In the case when one or more of the above wait events is repeated frequently with considerable values then you need to take an action like adding More online redo log files or increasing their sizes and/or modifying checkpointing parameters.
 

9.Sizing Redo Log Files
The way to determine how effectively redo logs are performing is to look in the alert log for messages about switching logs and checkpointing.  When you examine your alert log for switches, do so when there is the most activity and the heaviest load on the database.
 
Every time Oracle does a switch it is recorded in the alert log.  Your alert log will have entries similar to the following:
 
   Mon May 5 13:53:31 1997
   Thread 1 advanced to log sequence 68
   Current log#2 seq# 68 mem# 0: /u05/dbs/log2ween.dbf
 
Redo logs should switch approximately every 30 minutes.  If they switch sooner, look at the time between switches.
 
For example:
   a.) If your time between switches is 10 minutes, you need to increase the size of redo log files three times.
   b.) If your time between switches is 15 minutes, you need to increase the size twice.
   c.) If the switch time is more than 30 minutes, it means there is not much activity on the database and it's OK.
 
Recording of checkpoints can also impact redo log files.  The LGWR is responsible for recording checkpoints in the datafile headers.  If checkpoints
are occurring frequently and you have many datafiles, system performance can be degraded as the LGWR can become overloaded.  Oracle suggests that you enable the checkpoint process in 'init.ora', CKPT to separate the work of performing a checkpoint from other work performed by LGWR.

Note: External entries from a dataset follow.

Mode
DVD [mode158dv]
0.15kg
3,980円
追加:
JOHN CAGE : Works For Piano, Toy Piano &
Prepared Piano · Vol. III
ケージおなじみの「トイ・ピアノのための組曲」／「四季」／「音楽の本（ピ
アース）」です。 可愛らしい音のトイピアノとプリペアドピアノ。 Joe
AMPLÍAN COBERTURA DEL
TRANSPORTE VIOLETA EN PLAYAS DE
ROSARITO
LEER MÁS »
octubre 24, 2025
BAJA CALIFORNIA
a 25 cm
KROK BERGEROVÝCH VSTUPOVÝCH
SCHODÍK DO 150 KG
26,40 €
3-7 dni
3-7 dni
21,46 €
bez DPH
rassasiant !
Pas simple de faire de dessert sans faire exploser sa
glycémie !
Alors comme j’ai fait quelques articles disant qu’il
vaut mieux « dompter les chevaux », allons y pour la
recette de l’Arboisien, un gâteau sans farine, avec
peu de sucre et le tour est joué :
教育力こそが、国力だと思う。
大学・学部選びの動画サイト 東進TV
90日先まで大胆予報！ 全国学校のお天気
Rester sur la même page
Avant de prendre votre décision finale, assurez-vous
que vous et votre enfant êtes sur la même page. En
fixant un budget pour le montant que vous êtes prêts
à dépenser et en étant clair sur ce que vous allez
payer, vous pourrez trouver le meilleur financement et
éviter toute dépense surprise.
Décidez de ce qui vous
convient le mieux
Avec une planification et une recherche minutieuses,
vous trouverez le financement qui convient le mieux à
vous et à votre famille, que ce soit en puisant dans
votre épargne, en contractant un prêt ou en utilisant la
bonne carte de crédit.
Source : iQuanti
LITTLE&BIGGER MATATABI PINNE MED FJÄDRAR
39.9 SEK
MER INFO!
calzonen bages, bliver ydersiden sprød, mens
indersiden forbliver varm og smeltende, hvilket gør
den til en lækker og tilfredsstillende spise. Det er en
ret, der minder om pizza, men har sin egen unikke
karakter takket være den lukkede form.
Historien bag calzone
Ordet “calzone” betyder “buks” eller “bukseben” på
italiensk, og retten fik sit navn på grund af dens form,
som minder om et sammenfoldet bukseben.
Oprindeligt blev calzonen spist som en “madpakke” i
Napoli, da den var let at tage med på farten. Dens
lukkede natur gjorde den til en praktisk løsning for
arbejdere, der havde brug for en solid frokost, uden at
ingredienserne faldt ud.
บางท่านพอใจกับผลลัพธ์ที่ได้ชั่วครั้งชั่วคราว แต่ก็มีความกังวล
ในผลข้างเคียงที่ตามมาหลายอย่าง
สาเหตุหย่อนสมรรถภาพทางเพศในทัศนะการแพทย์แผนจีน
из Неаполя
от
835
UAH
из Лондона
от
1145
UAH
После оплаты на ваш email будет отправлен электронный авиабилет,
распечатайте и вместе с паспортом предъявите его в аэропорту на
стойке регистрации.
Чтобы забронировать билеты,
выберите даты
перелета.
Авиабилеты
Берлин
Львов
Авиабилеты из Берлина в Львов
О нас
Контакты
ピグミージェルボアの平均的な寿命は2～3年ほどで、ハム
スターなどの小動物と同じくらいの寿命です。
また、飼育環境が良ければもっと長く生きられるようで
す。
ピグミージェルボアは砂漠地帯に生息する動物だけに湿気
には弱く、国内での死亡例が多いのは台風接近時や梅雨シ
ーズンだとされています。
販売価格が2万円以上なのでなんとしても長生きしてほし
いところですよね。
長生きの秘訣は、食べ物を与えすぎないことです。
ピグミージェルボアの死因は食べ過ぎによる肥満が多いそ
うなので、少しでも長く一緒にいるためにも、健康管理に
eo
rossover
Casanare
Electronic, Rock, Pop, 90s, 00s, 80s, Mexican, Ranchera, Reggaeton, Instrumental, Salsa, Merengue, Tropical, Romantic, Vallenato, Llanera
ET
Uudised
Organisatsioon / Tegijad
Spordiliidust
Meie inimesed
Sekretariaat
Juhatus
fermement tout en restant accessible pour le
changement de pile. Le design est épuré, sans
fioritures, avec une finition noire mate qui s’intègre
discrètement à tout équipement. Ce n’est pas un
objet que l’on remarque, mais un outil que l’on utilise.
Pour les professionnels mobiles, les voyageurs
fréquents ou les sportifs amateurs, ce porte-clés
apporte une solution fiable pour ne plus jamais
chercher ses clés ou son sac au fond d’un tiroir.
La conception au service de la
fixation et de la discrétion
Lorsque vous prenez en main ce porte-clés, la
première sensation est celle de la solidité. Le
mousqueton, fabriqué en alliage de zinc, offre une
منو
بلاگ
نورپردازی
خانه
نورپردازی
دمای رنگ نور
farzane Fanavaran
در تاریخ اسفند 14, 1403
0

    CHECKPOINT_PROCESS = true
You need to shutdown and restart your database after you change the "init.ora" for the change to go into effect.
 
If you have a very stable environment where the computer very rarely crashes, increasing the size of redo logs will make your checkpoints occur less often (remember, a checkpoint causes your SGA to be flushed).  After the redo logs are recreated with a larger size, set CHECK_POINT_INTERVAL greater than your redo log size.